My FELA railroad injury lawyer colleague William (Bill) Kvas, a Minneapolis, Minnesota injury lawyer recently reported a $661,500 West Virginia (WV) FELA/railroad worker verdict recovered against defendant CSX (CSX Transportation, Inc.) for an engineer client suffering permanent occupational disease/tracheal bronchiolitis as a result of the rail worker’s toxic fume exposure. The verdict was essentially affirmed by the Fourth Circuit federal appeals court. The verdict was returned in the summer of 2008 in Benson v. CSX, S.D. WV U.S. District Court.

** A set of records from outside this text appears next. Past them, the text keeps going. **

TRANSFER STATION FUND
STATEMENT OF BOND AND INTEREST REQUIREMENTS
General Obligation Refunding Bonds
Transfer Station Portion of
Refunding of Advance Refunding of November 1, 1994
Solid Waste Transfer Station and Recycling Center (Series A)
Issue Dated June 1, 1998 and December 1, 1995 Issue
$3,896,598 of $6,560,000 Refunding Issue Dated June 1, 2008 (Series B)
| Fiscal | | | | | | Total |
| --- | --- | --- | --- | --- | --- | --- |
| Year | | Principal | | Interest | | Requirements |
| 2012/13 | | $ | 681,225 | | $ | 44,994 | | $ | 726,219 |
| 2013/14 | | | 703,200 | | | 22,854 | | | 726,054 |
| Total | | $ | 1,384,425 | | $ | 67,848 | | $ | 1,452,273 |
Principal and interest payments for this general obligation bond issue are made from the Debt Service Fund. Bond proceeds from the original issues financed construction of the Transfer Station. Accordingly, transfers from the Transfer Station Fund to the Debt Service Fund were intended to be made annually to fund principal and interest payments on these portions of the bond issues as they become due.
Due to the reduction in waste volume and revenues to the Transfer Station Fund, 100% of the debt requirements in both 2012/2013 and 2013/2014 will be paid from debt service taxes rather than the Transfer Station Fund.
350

The railroad engineer, Benson, was working in a West Virginia location, moving an engine on a switch — moving tank cars, including a car that contained hydrochloric acid (HCL). HCL began leaking out of a burst rupture disk which is a device at the top of the tank car that is designed to release excess internal pressure. Benson and his attorney Bill Kvas claimed that he evacuated his locomotive engines but that a supervisor ordered him to move the engine with the attached/coupled leaking tank car, from its location over a railroad switch, into another railroad track area. During the switching operation, Benson alleged that more HCL escaped from the tanker car. Benson and his attorney noted that CSX, his employer did not provide him any protective gear or a respirator and he suffered exposure to HCL for least 30-45 minutes during the switching move.
At a later date Benson was diagnosed with permanent breathing disorders as a result of inhaling the HCL. Soon after the accident his symptoms included dry mouth and dry eyes, a strange metallic taste in his mouth, nausea and a choking sensation. His doctor said that he should permanently avoid any strong from fumes, because of his hypersensitivity, and this has prevented him from working as an engineer because of the usual exposure to diesel exhaust fumes in typical engineer work.

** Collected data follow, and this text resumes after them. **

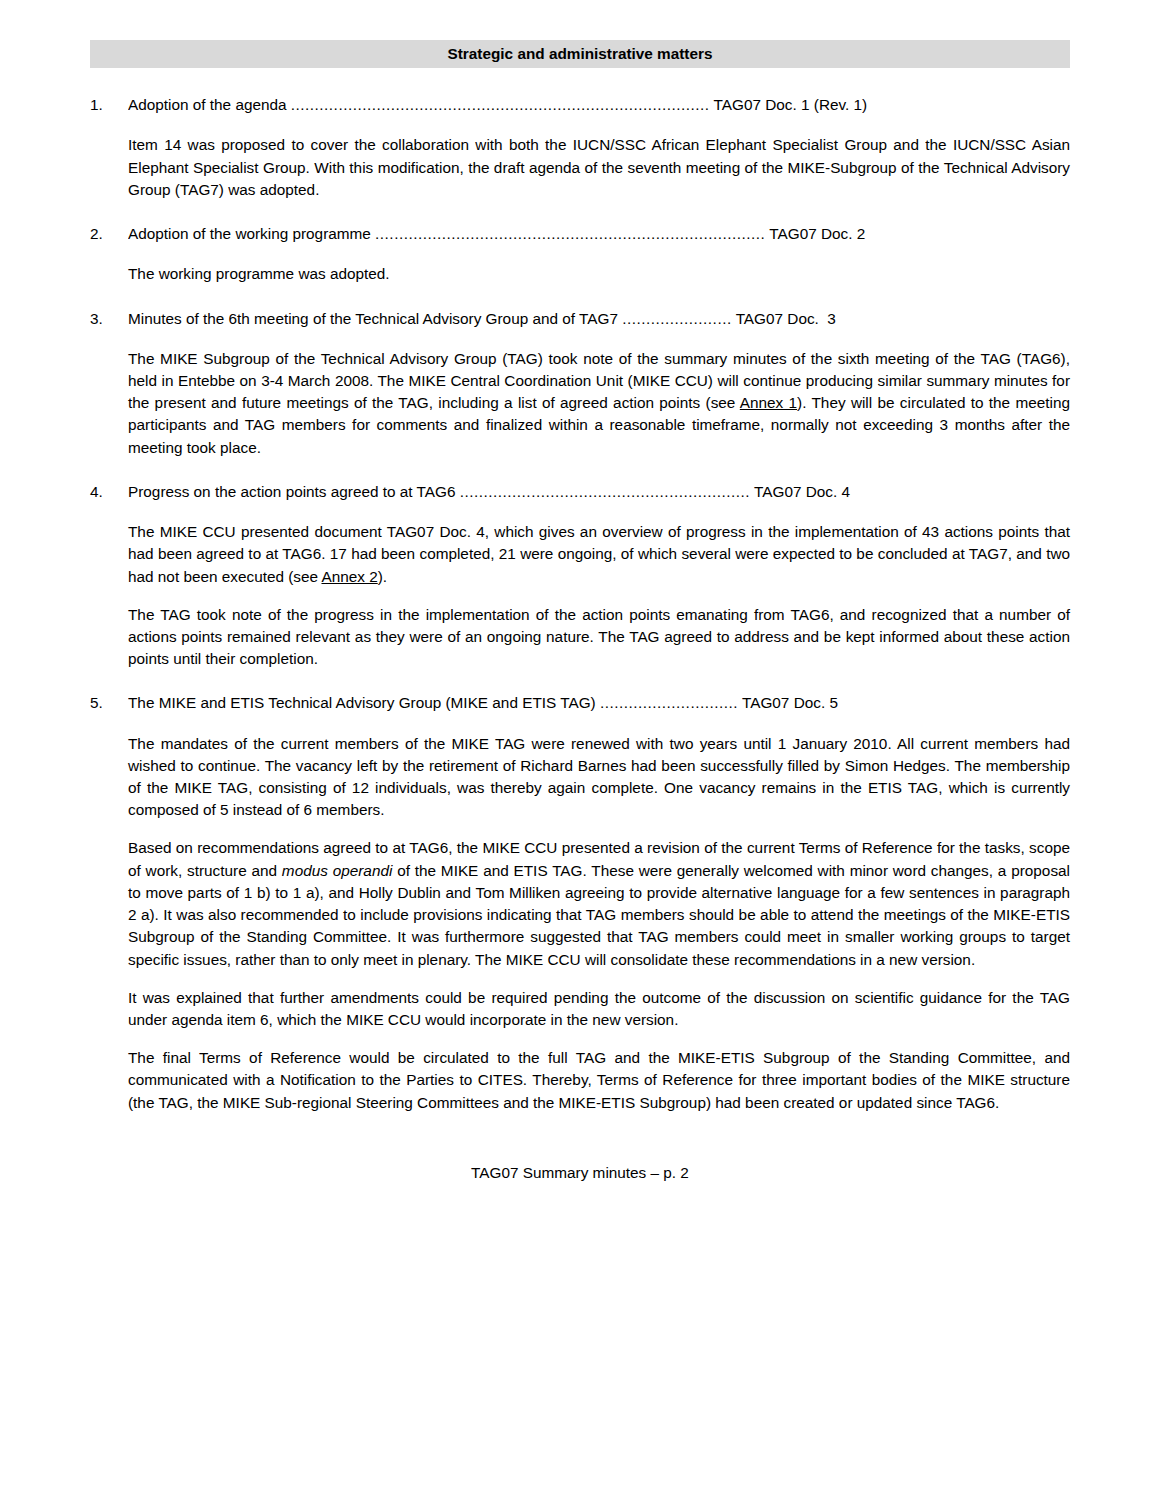Strategic and administrative matters
Adoption of the agenda ........................................................................................ TAG07 Doc. 1 (Rev. 1)
Item 14 was proposed to cover the collaboration with both the IUCN/SSC African Elephant Specialist Group and the IUCN/SSC Asian Elephant Specialist Group. With this modification, the draft agenda of the seventh meeting of the MIKE-Subgroup of the Technical Advisory Group (TAG7) was adopted.
Adoption of the working programme .................................................................................. TAG07 Doc. 2
The working programme was adopted.
Minutes of the 6th meeting of the Technical Advisory Group and of TAG7 ....................... TAG07 Doc. 3
The MIKE Subgroup of the Technical Advisory Group (TAG) took note of the summary minutes of the sixth meeting of the TAG (TAG6), held in Entebbe on 3-4 March 2008. The MIKE Central Coordination Unit (MIKE CCU) will continue producing similar summary minutes for the present and future meetings of the TAG, including a list of agreed action points (see Annex 1). They will be circulated to the meeting participants and TAG members for comments and finalized within a reasonable timeframe, normally not exceeding 3 months after the meeting took place.
Progress on the action points agreed to at TAG6 ............................................................. TAG07 Doc. 4
The MIKE CCU presented document TAG07 Doc. 4, which gives an overview of progress in the implementation of 43 actions points that had been agreed to at TAG6. 17 had been completed, 21 were ongoing, of which several were expected to be concluded at TAG7, and two had not been executed (see Annex 2).
The TAG took note of the progress in the implementation of the action points emanating from TAG6, and recognized that a number of actions points remained relevant as they were of an ongoing nature. The TAG agreed to address and be kept informed about these action points until their completion.
The MIKE and ETIS Technical Advisory Group (MIKE and ETIS TAG) ............................. TAG07 Doc. 5
The mandates of the current members of the MIKE TAG were renewed with two years until 1 January 2010. All current members had wished to continue. The vacancy left by the retirement of Richard Barnes had been successfully filled by Simon Hedges. The membership of the MIKE TAG, consisting of 12 individuals, was thereby again complete. One vacancy remains in the ETIS TAG, which is currently composed of 5 instead of 6 members.
Based on recommendations agreed to at TAG6, the MIKE CCU presented a revision of the current Terms of Reference for the tasks, scope of work, structure and modus operandi of the MIKE and ETIS TAG. These were generally welcomed with minor word changes, a proposal to move parts of 1 b) to 1 a), and Holly Dublin and Tom Milliken agreeing to provide alternative language for a few sentences in paragraph 2 a). It was also recommended to include provisions indicating that TAG members should be able to attend the meetings of the MIKE-ETIS Subgroup of the Standing Committee. It was furthermore suggested that TAG members could meet in smaller working groups to target specific issues, rather than to only meet in plenary. The MIKE CCU will consolidate these recommendations in a new version.
It was explained that further amendments could be required pending the outcome of the discussion on scientific guidance for the TAG under agenda item 6, which the MIKE CCU would incorporate in the new version.
The final Terms of Reference would be circulated to the full TAG and the MIKE-ETIS Subgroup of the Standing Committee, and communicated with a Notification to the Parties to CITES. Thereby, Terms of Reference for three important bodies of the MIKE structure (the TAG, the MIKE Sub-regional Steering Committees and the MIKE-ETIS Subgroup) had been created or updated since TAG6.
TAG07 Summary minutes – p. 2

Benson was medically disable from working as an engineer, and went back to college to try to earn a degree. Because he could not work at his regular calling, his lost wage claims were between $700,00 and 1.3 million dollars.
His lawyer, Bill Kvas, asserted that CSX, his employer, violated many industry standards which require that a respirator be used when there was a toxic leak, such as an HCL leak. Kvas also proved that there was a federal regulation that prohibited movement of a leaking tank car unless it was absolutely necessary to avoid an immediate threat, which he proved did not require the immediate move that the engineer was ordered to undertake.
CSX had the audacity to argue that the plaintiff quickly moved the engine and the leaking cars, on his own initiative, while Benson and his lawyer asserted that it was a supervisor would ordered him to move the train. Kvas convinced the federal judge to find as a matter of law that CSX, his employer, had approved and ordered the movement in question.
CSX, notorious in the last 10 years, for failing to settle cases of obvious liability and damages, appealed the jury verdict to the Fourth Circuit Court of Appeals, which affirmed every part of the trial court’s rulings except providing CSX a credit for $88,500 which had been paid by other settling parties besides CSX (Benson settled for this sum with other third parties besides CSX before the trial against CSX).
Bill Kvas, is an excellent FELA lawyer, who believes strongly in the jury system and he did a fine job with this case even those CSX fought him every step of the way, and would not offer fair compensation to Benson without a complete trial. Interestingly, Benson may not have been incapable of the “physical” duties of his engineer job, but because of the hypersensitivity in his breathing ability caused by the toxic HCL impairment, he was medically disqualified from daily exposures to diesel fumes, which are a known lung irritant, and the fumes contain numerous well known carcinogens. Railroad workers are in a class of workers known to face repetitive exposures to diesel exhaust fumes, and I have written numerous articles about diesel fume asthma in railroad workers, and also about the increased incidence of lung cancer in railroad workers such as engineers, conductors, and carmen with decades of diesel fume exposures.
My Take: CSX railroad needs to learn when to “hold em, and when to fold em.” CSX needlessly fights cases of obvious liability and then tends to offer nuisance value on cases that juries find to be significant damages cases.